> [Problem to solve] Reproduce all the entries, matching the original word for word.

> [Entries supplied]

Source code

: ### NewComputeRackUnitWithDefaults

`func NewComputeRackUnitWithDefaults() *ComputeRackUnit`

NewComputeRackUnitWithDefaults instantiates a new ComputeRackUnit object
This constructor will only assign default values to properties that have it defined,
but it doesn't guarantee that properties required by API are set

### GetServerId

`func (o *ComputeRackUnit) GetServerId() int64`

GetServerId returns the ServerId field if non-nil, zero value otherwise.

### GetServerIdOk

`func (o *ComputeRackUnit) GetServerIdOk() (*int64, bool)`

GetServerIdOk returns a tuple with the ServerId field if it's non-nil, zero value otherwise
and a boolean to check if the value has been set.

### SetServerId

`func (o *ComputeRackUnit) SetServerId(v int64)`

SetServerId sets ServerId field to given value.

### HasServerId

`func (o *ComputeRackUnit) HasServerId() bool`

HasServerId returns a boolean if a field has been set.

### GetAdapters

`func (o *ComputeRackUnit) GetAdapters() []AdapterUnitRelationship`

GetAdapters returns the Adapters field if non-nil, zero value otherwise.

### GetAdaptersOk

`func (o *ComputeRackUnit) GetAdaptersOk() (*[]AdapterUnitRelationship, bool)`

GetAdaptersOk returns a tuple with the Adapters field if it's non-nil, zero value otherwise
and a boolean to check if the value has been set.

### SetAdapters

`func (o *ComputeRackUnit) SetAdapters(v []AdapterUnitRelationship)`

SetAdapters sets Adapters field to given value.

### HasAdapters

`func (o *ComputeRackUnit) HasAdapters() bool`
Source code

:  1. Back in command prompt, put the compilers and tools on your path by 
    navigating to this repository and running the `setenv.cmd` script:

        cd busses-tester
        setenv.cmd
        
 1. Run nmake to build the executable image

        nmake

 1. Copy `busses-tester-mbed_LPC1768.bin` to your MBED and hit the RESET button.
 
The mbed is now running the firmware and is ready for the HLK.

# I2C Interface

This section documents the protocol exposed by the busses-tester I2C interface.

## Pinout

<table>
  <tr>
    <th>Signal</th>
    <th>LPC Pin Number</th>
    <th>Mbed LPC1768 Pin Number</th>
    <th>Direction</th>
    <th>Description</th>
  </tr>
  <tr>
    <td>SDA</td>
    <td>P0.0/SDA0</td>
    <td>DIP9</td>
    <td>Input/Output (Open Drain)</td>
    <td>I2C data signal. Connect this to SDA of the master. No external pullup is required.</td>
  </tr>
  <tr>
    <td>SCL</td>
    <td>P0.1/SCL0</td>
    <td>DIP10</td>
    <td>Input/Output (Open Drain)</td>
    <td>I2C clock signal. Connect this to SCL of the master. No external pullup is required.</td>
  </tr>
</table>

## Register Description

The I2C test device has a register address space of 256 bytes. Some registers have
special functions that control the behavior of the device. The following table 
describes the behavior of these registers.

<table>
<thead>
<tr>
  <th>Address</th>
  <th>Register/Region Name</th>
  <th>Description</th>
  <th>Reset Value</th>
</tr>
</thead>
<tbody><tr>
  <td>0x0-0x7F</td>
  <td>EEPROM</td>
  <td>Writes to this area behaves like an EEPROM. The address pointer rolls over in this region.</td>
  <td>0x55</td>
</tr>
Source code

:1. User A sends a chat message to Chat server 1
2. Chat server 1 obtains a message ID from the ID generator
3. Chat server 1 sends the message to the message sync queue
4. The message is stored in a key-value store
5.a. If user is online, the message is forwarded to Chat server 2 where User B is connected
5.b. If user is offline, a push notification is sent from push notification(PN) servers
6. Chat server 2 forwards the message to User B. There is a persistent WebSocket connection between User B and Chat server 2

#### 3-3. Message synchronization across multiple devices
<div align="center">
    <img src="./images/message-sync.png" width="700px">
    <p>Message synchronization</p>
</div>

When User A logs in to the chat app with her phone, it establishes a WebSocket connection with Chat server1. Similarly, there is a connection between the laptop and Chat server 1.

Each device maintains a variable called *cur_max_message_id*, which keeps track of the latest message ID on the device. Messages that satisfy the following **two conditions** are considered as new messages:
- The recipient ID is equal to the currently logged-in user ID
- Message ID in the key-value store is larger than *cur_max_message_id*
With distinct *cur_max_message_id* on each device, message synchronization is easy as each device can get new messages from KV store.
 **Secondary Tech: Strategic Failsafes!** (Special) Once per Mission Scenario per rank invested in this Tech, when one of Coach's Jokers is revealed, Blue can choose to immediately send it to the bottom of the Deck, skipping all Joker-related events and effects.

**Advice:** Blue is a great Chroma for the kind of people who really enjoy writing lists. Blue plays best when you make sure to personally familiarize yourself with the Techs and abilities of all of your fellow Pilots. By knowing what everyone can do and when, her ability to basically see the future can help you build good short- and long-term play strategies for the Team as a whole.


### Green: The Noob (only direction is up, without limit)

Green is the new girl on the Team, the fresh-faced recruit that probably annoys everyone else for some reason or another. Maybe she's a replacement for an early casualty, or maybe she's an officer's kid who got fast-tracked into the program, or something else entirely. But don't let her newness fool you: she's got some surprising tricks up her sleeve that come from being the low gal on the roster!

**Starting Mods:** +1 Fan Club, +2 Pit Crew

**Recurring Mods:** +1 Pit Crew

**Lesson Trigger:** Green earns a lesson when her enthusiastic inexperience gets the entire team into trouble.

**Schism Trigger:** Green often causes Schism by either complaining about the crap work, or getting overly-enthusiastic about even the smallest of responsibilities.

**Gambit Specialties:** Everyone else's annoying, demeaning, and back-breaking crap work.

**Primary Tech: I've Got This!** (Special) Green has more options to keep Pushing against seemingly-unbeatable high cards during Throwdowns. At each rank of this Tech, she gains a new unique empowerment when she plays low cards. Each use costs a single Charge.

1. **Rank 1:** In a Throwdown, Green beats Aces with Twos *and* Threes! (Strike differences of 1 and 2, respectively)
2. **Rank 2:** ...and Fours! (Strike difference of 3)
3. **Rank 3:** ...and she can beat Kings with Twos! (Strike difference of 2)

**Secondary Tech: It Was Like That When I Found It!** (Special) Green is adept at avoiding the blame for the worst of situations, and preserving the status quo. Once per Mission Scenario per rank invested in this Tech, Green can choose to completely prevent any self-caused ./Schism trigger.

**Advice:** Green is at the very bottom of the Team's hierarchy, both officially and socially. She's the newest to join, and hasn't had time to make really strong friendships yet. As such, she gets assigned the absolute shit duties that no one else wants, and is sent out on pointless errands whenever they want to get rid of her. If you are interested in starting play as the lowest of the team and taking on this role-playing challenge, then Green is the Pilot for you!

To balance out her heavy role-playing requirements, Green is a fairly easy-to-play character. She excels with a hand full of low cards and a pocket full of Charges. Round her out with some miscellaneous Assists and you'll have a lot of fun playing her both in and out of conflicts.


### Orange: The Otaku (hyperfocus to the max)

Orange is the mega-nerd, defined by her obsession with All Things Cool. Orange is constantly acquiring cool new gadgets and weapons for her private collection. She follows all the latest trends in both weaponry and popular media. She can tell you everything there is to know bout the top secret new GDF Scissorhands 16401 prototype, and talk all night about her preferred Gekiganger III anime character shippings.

> [Solution to this task]
Source code

: ### NewComputeRackUnitWithDefaults

`func NewComputeRackUnitWithDefaults() *ComputeRackUnit`

NewComputeRackUnitWithDefaults instantiates a new ComputeRackUnit object
This constructor will only assign default values to properties that have it defined,
but it doesn't guarantee that properties required by API are set

### GetServerId

`func (o *ComputeRackUnit) GetServerId() int64`

GetServerId returns the ServerId field if non-nil, zero value otherwise.

### GetServerIdOk

`func (o *ComputeRackUnit) GetServerIdOk() (*int64, bool)`

GetServerIdOk returns a tuple with the ServerId field if it's non-nil, zero value otherwise
and a boolean to check if the value has been set.

### SetServerId

`func (o *ComputeRackUnit) SetServerId(v int64)`

SetServerId sets ServerId field to given value.

### HasServerId

`func (o *ComputeRackUnit) HasServerId() bool`

HasServerId returns a boolean if a field has been set.

### GetAdapters

`func (o *ComputeRackUnit) GetAdapters() []AdapterUnitRelationship`

GetAdapters returns the Adapters field if non-nil, zero value otherwise.

### GetAdaptersOk

`func (o *ComputeRackUnit) GetAdaptersOk() (*[]AdapterUnitRelationship, bool)`

GetAdaptersOk returns a tuple with the Adapters field if it's non-nil, zero value otherwise
and a boolean to check if the value has been set.

### SetAdapters

`func (o *ComputeRackUnit) SetAdapters(v []AdapterUnitRelationship)`

SetAdapters sets Adapters field to given value.

### HasAdapters

`func (o *ComputeRackUnit) HasAdapters() bool`
Source code

:  1. Back in command prompt, put the compilers and tools on your path by 
    navigating to this repository and running the `setenv.cmd` script:

        cd busses-tester
        setenv.cmd
        
 1. Run nmake to build the executable image

        nmake

 1. Copy `busses-tester-mbed_LPC1768.bin` to your MBED and hit the RESET button.
 
The mbed is now running the firmware and is ready for the HLK.

# I2C Interface

This section documents the protocol exposed by the busses-tester I2C interface.

## Pinout

<table>
  <tr>
    <th>Signal</th>
    <th>LPC Pin Number</th>
    <th>Mbed LPC1768 Pin Number</th>
    <th>Direction</th>
    <th>Description</th>
  </tr>
  <tr>
    <td>SDA</td>
    <td>P0.0/SDA0</td>
    <td>DIP9</td>
    <td>Input/Output (Open Drain)</td>
    <td>I2C data signal. Connect this to SDA of the master. No external pullup is required.</td>
  </tr>
  <tr>
    <td>SCL</td>
    <td>P0.1/SCL0</td>
    <td>DIP10</td>
    <td>Input/Output (Open Drain)</td>
    <td>I2C clock signal. Connect this to SCL of the master. No external pullup is required.</td>
  </tr>
</table>

## Register Description

The I2C test device has a register address space of 256 bytes. Some registers have
special functions that control the behavior of the device. The following table 
describes the behavior of these registers.

<table>
<thead>
<tr>
  <th>Address</th>
  <th>Register/Region Name</th>
  <th>Description</th>
  <th>Reset Value</th>
</tr>
</thead>
<tbody><tr>
  <td>0x0-0x7F</td>
  <td>EEPROM</td>
  <td>Writes to this area behaves like an EEPROM. The address pointer rolls over in this region.</td>
  <td>0x55</td>
</tr>
Source code

:1. User A sends a chat message to Chat server 1
2. Chat server 1 obtains a message ID from the ID generator
3. Chat server 1 sends the message to the message sync queue
4. The message is stored in a key-value store
5.a. If user is online, the message is forwarded to Chat server 2 where User B is connected
5.b. If user is offline, a push notification is sent from push notification(PN) servers
6. Chat server 2 forwards the message to User B. There is a persistent WebSocket connection between User B and Chat server 2

#### 3-3. Message synchronization across multiple devices
<div align="center">
    <img src="./images/message-sync.png" width="700px">
    <p>Message synchronization</p>
</div>

When User A logs in to the chat app with her phone, it establishes a WebSocket connection with Chat server1. Similarly, there is a connection between the laptop and Chat server 1.

Each device maintains a variable called *cur_max_message_id*, which keeps track of the latest message ID on the device. Messages that satisfy the following **two conditions** are considered as new messages:
- The recipient ID is equal to the currently logged-in user ID
- Message ID in the key-value store is larger than *cur_max_message_id*
With distinct *cur_max_message_id* on each device, message synchronization is easy as each device can get new messages from KV store.
 **Secondary Tech: Strategic Failsafes!** (Special) Once per Mission Scenario per rank invested in this Tech, when one of Coach's Jokers is revealed, Blue can choose to immediately send it to the bottom of the Deck, skipping all Joker-related events and effects.

**Advice:** Blue is a great Chroma for the kind of people who really enjoy writing lists. Blue plays best when you make sure to personally familiarize yourself with the Techs and abilities of all of your fellow Pilots. By knowing what everyone can do and when, her ability to basically see the future can help you build good short- and long-term play strategies for the Team as a whole.


### Green: The Noob (only direction is up, without limit)

Green is the new girl on the Team, the fresh-faced recruit that probably annoys everyone else for some reason or another. Maybe she's a replacement for an early casualty, or maybe she's an officer's kid who got fast-tracked into the program, or something else entirely. But don't let her newness fool you: she's got some surprising tricks up her sleeve that come from being the low gal on the roster!

**Starting Mods:** +1 Fan Club, +2 Pit Crew

**Recurring Mods:** +1 Pit Crew

**Lesson Trigger:** Green earns a lesson when her enthusiastic inexperience gets the entire team into trouble.

**Schism Trigger:** Green often causes Schism by either complaining about the crap work, or getting overly-enthusiastic about even the smallest of responsibilities.

**Gambit Specialties:** Everyone else's annoying, demeaning, and back-breaking crap work.

**Primary Tech: I've Got This!** (Special) Green has more options to keep Pushing against seemingly-unbeatable high cards during Throwdowns. At each rank of this Tech, she gains a new unique empowerment when she plays low cards. Each use costs a single Charge.

1. **Rank 1:** In a Throwdown, Green beats Aces with Twos *and* Threes! (Strike differences of 1 and 2, respectively)
2. **Rank 2:** ...and Fours! (Strike difference of 3)
3. **Rank 3:** ...and she can beat Kings with Twos! (Strike difference of 2)

**Secondary Tech: It Was Like That When I Found It!** (Special) Green is adept at avoiding the blame for the worst of situations, and preserving the status quo. Once per Mission Scenario per rank invested in this Tech, Green can choose to completely prevent any self-caused ./Schism trigger.

**Advice:** Green is at the very bottom of the Team's hierarchy, both officially and socially. She's the newest to join, and hasn't had time to make really strong friendships yet. As such, she gets assigned the absolute shit duties that no one else wants, and is sent out on pointless errands whenever they want to get rid of her. If you are interested in starting play as the lowest of the team and taking on this role-playing challenge, then Green is the Pilot for you!

To balance out her heavy role-playing requirements, Green is a fairly easy-to-play character. She excels with a hand full of low cards and a pocket full of Charges. Round her out with some miscellaneous Assists and you'll have a lot of fun playing her both in and out of conflicts.


### Orange: The Otaku (hyperfocus to the max)

Orange is the mega-nerd, defined by her obsession with All Things Cool. Orange is constantly acquiring cool new gadgets and weapons for her private collection. She follows all the latest trends in both weaponry and popular media. She can tell you everything there is to know bout the top secret new GDF Scissorhands 16401 prototype, and talk all night about her preferred Gekiganger III anime character shippings.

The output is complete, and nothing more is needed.